И набрал новый номер… И услышал… тот! тот самый!.. голос…
Она, —
ей, в конце концов, показалось «крутым» это, столь основательное, чудачество
мужчины. Хоть бы и ради разнообразия с таким
где-нибудь «посидеть». Главное же — она, столь
деловая и проницательная, сумела в мужчине узнать искренность…
а не позвонила прежде в милицию!.. И пусть с опаской, — не ведая-то к
кому! — на встречу пошла одна, одна, без какой-нибудь,
что ли, подруги.
…И тут я, —
превращающий звучащие слова в написанные, —
поневоле оглядываюсь по сторонам…
Странно ли — с какой-то спокойной здоровой
досадой.
Боже
мой! — А кому, собственно, принадлежит нынешнее так назы-ваемое «наше время»?.. И у кого сейчас этот так
называемый «кризис»?..
Попросту сказать: все вокруг
заняты чем-то посторонним.
Сюжет для романа
Современный,
именно современный сюжет, скажем, для романа — вот какой, и насущный, и
оригинальный, был бы у меня на уме и в деле.
Муж изменил жене…
Нет, нет, не
банально! — Хотя это, измена, само собою и всеми разумеется. А я о том, о
чем всем даже боязно разуметь…
Однако деваться некуда:
сюжет, по мне, привлекательный, и он — таков: в виде плана.
1
Живут; оба с «высшим»; оба работу имеют приличную; и практически в достатке; так
что для таких, скорее всего, и говорится по телевизору загадочно и с
придыханием: «Ведь вы этого достойны!..»
Еще что: оба развитые,
начитанные.
Живут дружно, даже готовят
вместе.
И так год за годом; обоим
едва за тридцать, и ребенку уж скоро в школу.
Да! — Думают вместе,
обсуждают все вместе.
Но вот он…
Он с некоторых пор стал за
собой замечать… что не подхватывает иной ее разговор,
а лишь посмеивается смехом понимающего юмор, потом — что он на что-то женино уж просто хмыкает…
Дальше —
больше. Обыденно так в их доме повелось, что она говорит, говорит, — а он молчит… И он при этом видит,.. что она этого не видит…
Он молчит — и значит,
есть возможность думать.
Он словно бы стал вспоминать что-то сугубо свое:
юношеское, даже отроческое…
Послушать только, что
изрекает она, его жена.
Прочитала, что ли, в газете
про писателя одного нынешнего известного, что он поехал по святым местам. В
очередном месте таковом оказалась рядом с ним журналистка. Которая все и
описала: как, например, тот, входя в храм, снял ботинки и держал их, молясь,
под мышкой, как он прикладывался и прочее; и которая тут же еще и взяла у него
интервью.
Он слушал…
забыв, что клубень картофеля в суп необходимо прежде порезать…

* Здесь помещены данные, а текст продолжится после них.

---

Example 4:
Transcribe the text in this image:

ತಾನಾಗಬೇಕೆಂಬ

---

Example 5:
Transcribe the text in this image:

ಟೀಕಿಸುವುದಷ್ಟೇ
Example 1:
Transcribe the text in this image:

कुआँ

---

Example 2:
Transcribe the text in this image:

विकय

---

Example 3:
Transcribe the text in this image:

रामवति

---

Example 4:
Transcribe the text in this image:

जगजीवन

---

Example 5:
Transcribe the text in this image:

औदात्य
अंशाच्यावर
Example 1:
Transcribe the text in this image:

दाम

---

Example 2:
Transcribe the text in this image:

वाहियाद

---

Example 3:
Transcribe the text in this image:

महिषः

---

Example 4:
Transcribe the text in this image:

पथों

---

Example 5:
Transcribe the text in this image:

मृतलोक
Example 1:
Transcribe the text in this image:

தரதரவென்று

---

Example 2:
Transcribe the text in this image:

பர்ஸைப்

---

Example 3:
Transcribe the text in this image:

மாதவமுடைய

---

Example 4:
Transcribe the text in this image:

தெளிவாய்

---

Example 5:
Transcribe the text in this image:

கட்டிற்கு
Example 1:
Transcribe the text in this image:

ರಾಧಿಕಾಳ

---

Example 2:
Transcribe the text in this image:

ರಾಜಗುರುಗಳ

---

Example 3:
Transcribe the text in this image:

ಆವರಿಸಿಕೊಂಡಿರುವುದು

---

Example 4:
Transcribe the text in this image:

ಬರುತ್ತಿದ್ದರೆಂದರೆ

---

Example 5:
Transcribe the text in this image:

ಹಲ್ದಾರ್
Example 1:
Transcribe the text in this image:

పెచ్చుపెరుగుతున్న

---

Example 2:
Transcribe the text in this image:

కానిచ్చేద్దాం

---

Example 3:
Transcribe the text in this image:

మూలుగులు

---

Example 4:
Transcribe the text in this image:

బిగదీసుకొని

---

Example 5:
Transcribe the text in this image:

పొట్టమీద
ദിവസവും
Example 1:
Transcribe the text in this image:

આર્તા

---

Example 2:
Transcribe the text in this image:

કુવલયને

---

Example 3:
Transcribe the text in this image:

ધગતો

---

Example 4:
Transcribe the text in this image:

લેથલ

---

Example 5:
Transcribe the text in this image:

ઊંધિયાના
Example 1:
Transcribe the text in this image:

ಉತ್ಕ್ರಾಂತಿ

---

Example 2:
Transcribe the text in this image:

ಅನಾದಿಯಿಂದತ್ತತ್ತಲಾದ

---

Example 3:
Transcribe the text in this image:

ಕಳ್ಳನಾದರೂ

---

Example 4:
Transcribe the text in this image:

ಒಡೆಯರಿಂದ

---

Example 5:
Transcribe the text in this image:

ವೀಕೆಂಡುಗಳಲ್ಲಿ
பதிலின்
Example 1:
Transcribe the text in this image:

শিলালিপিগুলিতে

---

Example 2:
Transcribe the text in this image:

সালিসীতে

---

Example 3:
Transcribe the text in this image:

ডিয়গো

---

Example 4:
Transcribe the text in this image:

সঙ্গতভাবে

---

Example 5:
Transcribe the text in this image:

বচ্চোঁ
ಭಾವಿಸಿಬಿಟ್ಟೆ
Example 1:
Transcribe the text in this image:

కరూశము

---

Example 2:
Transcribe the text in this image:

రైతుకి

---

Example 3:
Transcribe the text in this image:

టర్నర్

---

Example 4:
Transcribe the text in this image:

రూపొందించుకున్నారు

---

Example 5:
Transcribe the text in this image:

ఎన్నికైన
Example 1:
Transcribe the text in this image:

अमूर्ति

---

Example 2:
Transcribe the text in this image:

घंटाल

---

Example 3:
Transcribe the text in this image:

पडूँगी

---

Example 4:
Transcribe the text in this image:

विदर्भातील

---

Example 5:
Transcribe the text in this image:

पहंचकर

Очень хотелось кое-что сказать — и как только
мог, предвидя ее обиду, сковался.
Держал,
значит, тот ботинки под мышкой… не оставил их, если уж так, на паперти… Значит, он входил в храм с мыслью, с суетной мыслью о том,
что их непременно украдут… входил в храм с мечтой, не как бы потом удалиться
одухотворенным, а как бы — обутым… Дал интервью?.. Но для этого ли
посещают святые места?.. Да и как же так, главное,
случилось, что именно в том монастыре и в тот самый час… очутилась журналистка…

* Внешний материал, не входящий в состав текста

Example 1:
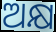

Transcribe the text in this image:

ଅକ୍ଷ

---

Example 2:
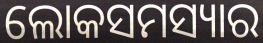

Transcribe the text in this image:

ଲୋକସମସ୍ୟାର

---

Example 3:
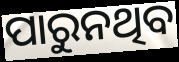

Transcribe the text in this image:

ପାରୁନଥିବ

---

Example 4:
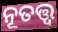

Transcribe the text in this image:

ନୂତତ୍ତ୍ଵ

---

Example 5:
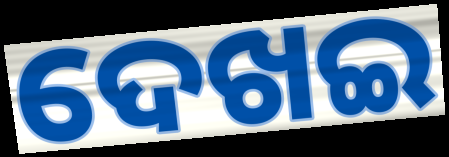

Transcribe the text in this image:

ଦେଖଇ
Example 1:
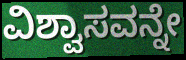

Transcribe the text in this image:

ವಿಶ್ವಾಸವನ್ನೇ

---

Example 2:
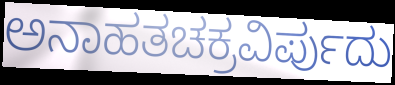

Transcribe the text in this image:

ಅನಾಹತಚಕ್ರವಿರ್ಪುದು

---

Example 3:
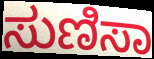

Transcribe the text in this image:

ಸುಣಿಸಾ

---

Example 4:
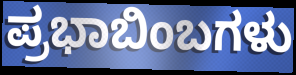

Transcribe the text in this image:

ಪ್ರಭಾಬಿಂಬಗಳು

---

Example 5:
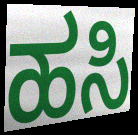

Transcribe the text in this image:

ಹಸಿ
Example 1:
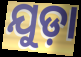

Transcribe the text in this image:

ଯୁଡ଼ା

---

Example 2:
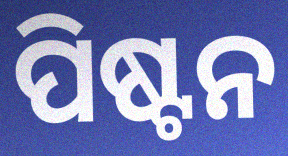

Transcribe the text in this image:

ପିଷ୍ଟନ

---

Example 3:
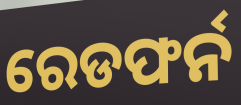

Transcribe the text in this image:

ରେଡଫର୍ନ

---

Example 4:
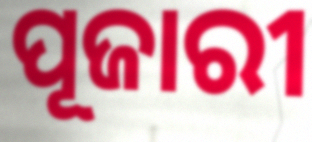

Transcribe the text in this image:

ପୂଜାରୀ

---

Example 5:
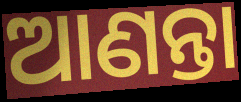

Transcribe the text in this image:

ଆଣନ୍ତା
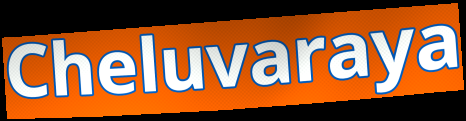
Cheluvaraya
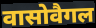
वासोवैगल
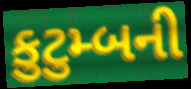
કુટુમ્બની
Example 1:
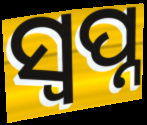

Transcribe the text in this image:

ସ୍ବପ୍ନ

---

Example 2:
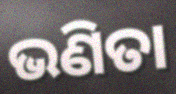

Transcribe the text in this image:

ଭଣିତା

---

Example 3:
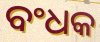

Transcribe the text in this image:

ବଂଧକ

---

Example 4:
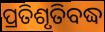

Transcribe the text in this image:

ପ୍ରତିଶୃତିବଦ୍ଧ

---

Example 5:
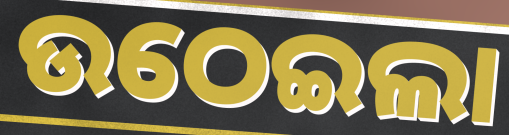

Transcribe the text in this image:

ଉଠେଇଲା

и именно из центральной газеты?.. И наконец, почему на эти соответствия никто
не обращает внимание? — Не накропает хоть бы реплику… И —
наконец, наконец: выходит, когда тот вояж готовился, когда то интервью писалось
и печаталось, то… то все — все эти, по сути-то, актеры исходили из того,
что вся такая их мистерия читателями-современниками будет принята за чистую
монету!..
Между прочим — и им
тоже.
И жена его — любимая… любимая?.. — такова же. Восторженна и заземлена… Как и все — примитивна, как все — слепа…
И даже бесполезно, боже упаси, на все эти горящие мелочи хотя бы намекнуть.
Безнадежно, безнадежно.
2
Далее бы так.
Однажды он, что на все руки,
во дворе делал песочницу, обычную — для детей. По просьбе, пусть, домкома.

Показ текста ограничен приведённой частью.